> [Fragmento proporcionado]:
§ §

La Tarea
Si tienes un hijo en edad de
escuela. Sea pre-escolar o bachillerato entonces ya sabes lo que es el infierno
de la tarea. Están llegando del colegio, tiran los bultos, y uno lo primero que
hace es abrirlo para ver qué hay adentro. Empieza una batalla. Primero uno
lucha con uno mismo, después con ellos. Que si la haces ya. Que si descansas un
rato. Que si no hay televisión. Que si no hay vecinos, ni amigos, ni deportes,
ni meriendas, ni dulces, ni nada que te guste, no hay mañana ni otro día hasta
que no te sientes y hagas la tarea.
Claro, no pensamos que llevan
ocho horas de colegio. Que están cansados, que están hartos, fundidos. A ver,
vamos a ponernos en su lugar: Es como que llegues del trabajo y tu jefe te
mande un mail y te diga, no pero esto es para que me lo hagas ya. Me cierras el
Facebook, no te pongas a bajar True Detective, nada de chat de los amigos, ni
club de lectura, cancela el manicure, olvídate de preparar la cena o bajar al
perro, bañarte, lo siento, cuando termines este reporte entonces puedes hacer
todas tus otras cosas.
Hace unos meses me di cuenta que
el tema de la tarea me tenía convertida en un monstruo. Solíamos jugar memoria
en las tardes, o hacer rompecabezas, y lo confieso, a veces no hacíamos nada.
Nada. Actividades extracurriculares. Leer cuentos, ver tele, hacer galletas,
pasear al perro, visitar a los abuelos. Pasar la tarde. Nada.

§ §

> [Conjunto de datos]:
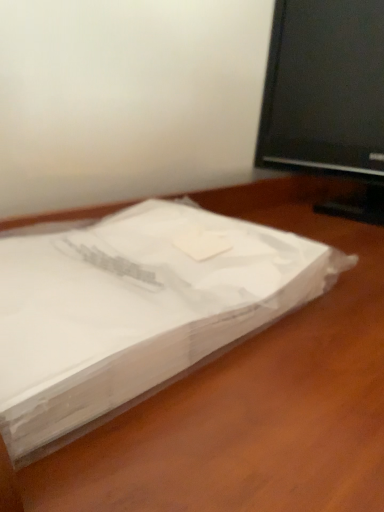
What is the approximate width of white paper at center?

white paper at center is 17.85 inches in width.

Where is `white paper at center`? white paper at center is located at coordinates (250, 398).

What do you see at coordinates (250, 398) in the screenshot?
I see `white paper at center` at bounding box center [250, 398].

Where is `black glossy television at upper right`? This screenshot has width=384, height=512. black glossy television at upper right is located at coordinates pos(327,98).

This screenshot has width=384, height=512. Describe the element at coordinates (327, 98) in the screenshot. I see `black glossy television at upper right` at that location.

§ §

> [Enunciado de la tarea]: Cite de forma íntegra y literal el fragmento sobre la tarea escolar. Los ítems no intervienen en esto.

> [En respuesta]:
La Tarea
Si tienes un hijo en edad de
escuela. Sea pre-escolar o bachillerato entonces ya sabes lo que es el infierno
de la tarea. Están llegando del colegio, tiran los bultos, y uno lo primero que
hace es abrirlo para ver qué hay adentro. Empieza una batalla. Primero uno
lucha con uno mismo, después con ellos. Que si la haces ya. Que si descansas un
rato. Que si no hay televisión. Que si no hay vecinos, ni amigos, ni deportes,
ni meriendas, ni dulces, ni nada que te guste, no hay mañana ni otro día hasta
que no te sientes y hagas la tarea.
Claro, no pensamos que llevan
ocho horas de colegio. Que están cansados, que están hartos, fundidos. A ver,
vamos a ponernos en su lugar: Es como que llegues del trabajo y tu jefe te
mande un mail y te diga, no pero esto es para que me lo hagas ya. Me cierras el
Facebook, no te pongas a bajar True Detective, nada de chat de los amigos, ni
club de lectura, cancela el manicure, olvídate de preparar la cena o bajar al
perro, bañarte, lo siento, cuando termines este reporte entonces puedes hacer
todas tus otras cosas.
Hace unos meses me di cuenta que
el tema de la tarea me tenía convertida en un monstruo. Solíamos jugar memoria
en las tardes, o hacer rompecabezas, y lo confieso, a veces no hacíamos nada.
Nada. Actividades extracurriculares. Leer cuentos, ver tele, hacer galletas,
pasear al perro, visitar a los abuelos. Pasar la tarde. Nada.